He is in an automobile accident that still seems to be happening. His car is crushed; he cries that it is complete panic. He isn't sure whether he is on the interstate or off the side of the road, but he is terrified and yelling that he has been slammed by a huge truck.
Never having felt more helpless in my life, I clutch the phone, our only connection, and try to find out whether he is hurt and whether his car is sitting out in the middle of Interstate 75, and can he get out and is anybody else around. It is an awful, terrible feeling, because you want to do something and you don't know what to do.

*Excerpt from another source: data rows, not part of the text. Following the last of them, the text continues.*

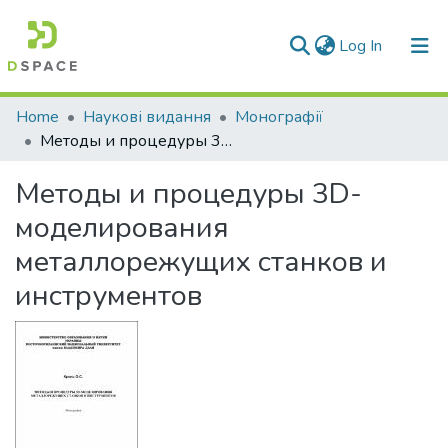
(current)
Log In
Communities & Collections
Home
Наукові видання
Монографії
Методы и процедуры 3D-моделирования металлорежущих станков и инструментов
All of DSpace
Методы и процедуры 3D-
Statistics
моделирования
металлорежущих станков и
инструментов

Let me back up. It has already been a long night. It was his last day at Florida State University for the semester and he got a very late start back home. We knew he wouldn't be back until the early hours and we would wait up and ask him to call frequently because the stretch out of Tallahassee on I-10 is so empty.

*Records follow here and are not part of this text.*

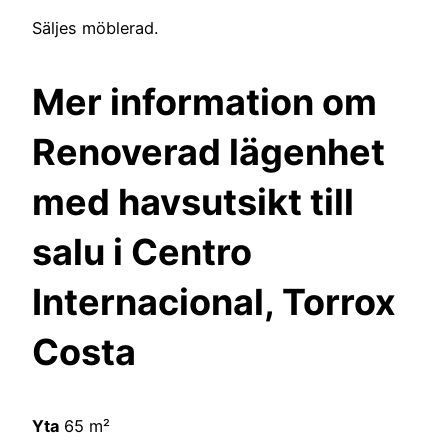
Säljes möblerad.
Mer information om
Renoverad lägenhet
med havsutsikt till
salu i Centro
Internacional, Torrox
Costa
Yta
65 m²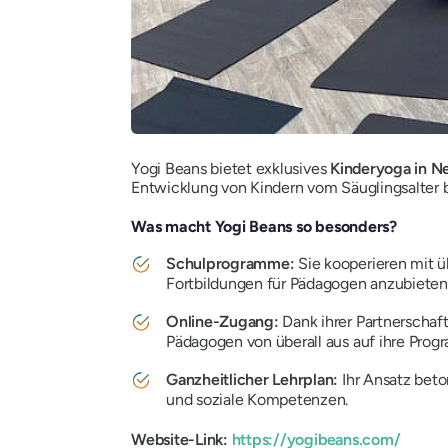
Yogi Beans bietet exklusives
Kinderyoga in N
Entwicklung von Kindern vom Säuglingsalter b
Was macht Yogi Beans so besonders?
Schulprogramme:
Sie kooperieren mit 
Fortbildungen für Pädagogen anzubieten 
Online-Zugang:
Dank ihrer Partnerschaf
Pädagogen von überall aus auf ihre Pro
Ganzheitlicher Lehrplan:
Ihr Ansatz beto
und soziale Kompetenzen.
Website-Link:
https://yogibeans.com/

He had made it about 30 miles out of Lake City when he got the flat tire on the small Mazda. At 1:30 a.m., it's tough to come up with a new tire. The guy from the motor club came out and helped him put on the spare doughnut and told him he could make it back to Tampa but to keep his speed around 50. That ended any thought of sleep for his mother, and we began periodic checks, although the kid is a night owl and we aren't.
Finally, around Gainesville, he said he was doing fine and I drifted off. His mom kept watching an old movie. That's when the phone rang.
The Call
He said he was mostly off the road and was out of what was left of the car. He thought he was somewhere south of Payne's Prairie but not as far as Ocala.
I called 911 and they sent me to the highway patrol, who said our son should call them to get an exact location. By then we were dressed and pulling out of our driveway in the direction of I-75.
I just might have broken a few laws whipping through Tampa, up onto I-275 and north while my wife kept in touch with our son.
It was light out by the time we reached the exit where he was. The Florida Highway Patrol had already come and gone, and what was left of his car was towed to a lot several miles away in Citra.
Moments In Time
There were two moments. One was seeing the kid where the tow truck had dropped him off at a truck stop gas station. He was standing there out front, disheveled, bruised, exhausted and a little numb, but the best thing I had seen in a long time.
The other moment would come a half-hour later at the garage in Citra, where I saw the remains of the Mazda. The back end was crushed and shoved up to the driver's section. It was one of those moments you hear about, when you realize after saying how lucky he was that it was not just luck.
All of the things he was hauling back from the dorm that were now crushed into a solid pile inside the wreckage were completely unimportant.
Sometime, in the coming weeks when we're out looking for a used car, I might start thinking about money and all of those things that absorb our lives. But not now. Now I am just grateful, and I hope you'll take this as a reminder in your own lives of what you have that can never be replaced.